Avoiding Another Oroville? Don Pedro Dam Water Released

 

 

Don Pedro dam photo by USGS

 

 

 

 

I remember as a kid watching TV after school and there would be an endless parade of commercials for what seemed to be touted as California’s hottest new recreational playground, Lake Don Pedro in Tuolumne County. “You’ll like Lake Don Pedro,” the guy in the commercial says as a shot pans to a giant steer, “this ain’t no bull.” At 10 years old I thought it was catchy, though I don’t think Lake Don Pedro became the new Lake Tahoe or anything, but it is a popular fishing and boating destination.

I digress. The heavy rains pummeling California that have been wreaking havoc on the Central Valley, not to mention the evacuations and ongoing fears at the Lake Oroville spillway make for concerns about other dams holding up as water levels that were once so low are now bursting at the seems.

That’s where Lake Don Pedro and its dam entered the news cycle. Here’s Kay Recede of Sacramento’s Fox 40 with more:

Many braved fierce winds Monday to take a look at a sight that hasn’t been seen since 1997 — the opening of the Don Pedro reservoir spillway.

“We knew that this would be going on, so we wanted to just come by and take a look,” Pete Nunes, who came to the reservoir from Turlock, told FOX40.

Due to recent storms and potential damage to the dam, the Turlock Irrigation District decided to perform what they call a controlled release on Monday at 3 p.m.

Do a controlled release today so that we can control the amount of water that’s released from Don Pedro based on forecast inflows into the back of the reservoir,” TID spokesperson Calvin Curtin said.

The last time the gates were opened was 20 years ago, a move that contributed to flooding.

“I do remember all the water that was flooding out you know a lot of the farms and stuff down there,” Nunes said.

However, Curtin said this year’s release is different. This time, officials have better control.

And all those biblical rains that have been falling? From a fishing perspective it’s not the worst news, as friend of CS JD Richey writes in the Auburn Journal: 

Flooding is a major part of a healthy river. In fact, it cleans, scours and rejuvenates the entire system all the way to the bay. That being said, however, extreme floods can take their toll by scouring out spawning beds , removing large woody debris and a whole host of other things. Still, a lot of water is way better than not, from a fishery standpoint.

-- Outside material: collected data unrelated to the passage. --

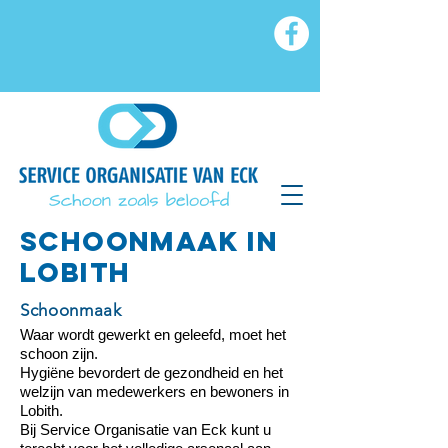
SCHOONMAAK IN
LOBITH
Schoonmaak
Waar wordt gewerkt en geleefd, moet het
schoon zijn.
Hygiëne bevordert de gezondheid en het
welzijn van medewerkers en bewoners in
Lobith.
Bij Service Organisatie van Eck kunt u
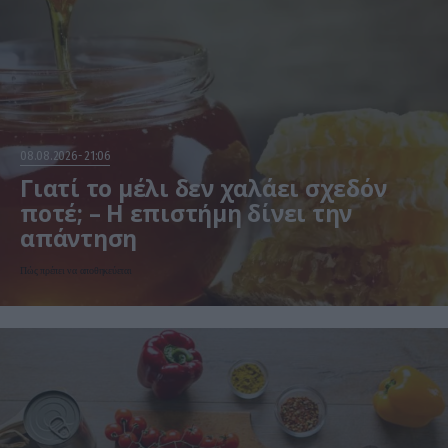
08.08.2026
21:06
Γιατί το μέλι δεν χαλάει σχεδόν
ποτέ; – Η επιστήμη δίνει την
απάντηση
Πώς πρέπει να αποθηκεύεται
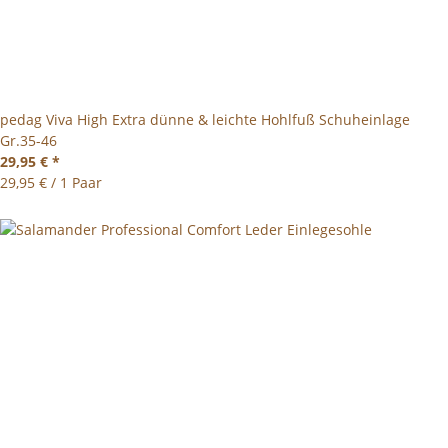
pedag Viva High Extra dünne & leichte Hohlfuß Schuheinlage
Gr.35-46
29,95 €
*
29,95 € / 1 Paar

I am concerned by all of the sediment coming from the Oroville spillway situation. That could really silt in a lot of spawning grounds in the Feather River – especially the Low Flow section. One only need to look at the silty gravels of a heavily logged river to see how destructive that can be.

As far as fish numbers go, don’t expect any major turnarounds overnight. The stripers, shad, steelhead and salmon we’ll fish for this year were all born in crappy conditions of the drought and went to sea as juveniles when the ocean wasn’t right either.

But looking forward, small fish are getting a good flush out to sea this year and spawning, and in-river conditions for adult fish this season should be excellent … which will, of course, pay dividends down the road.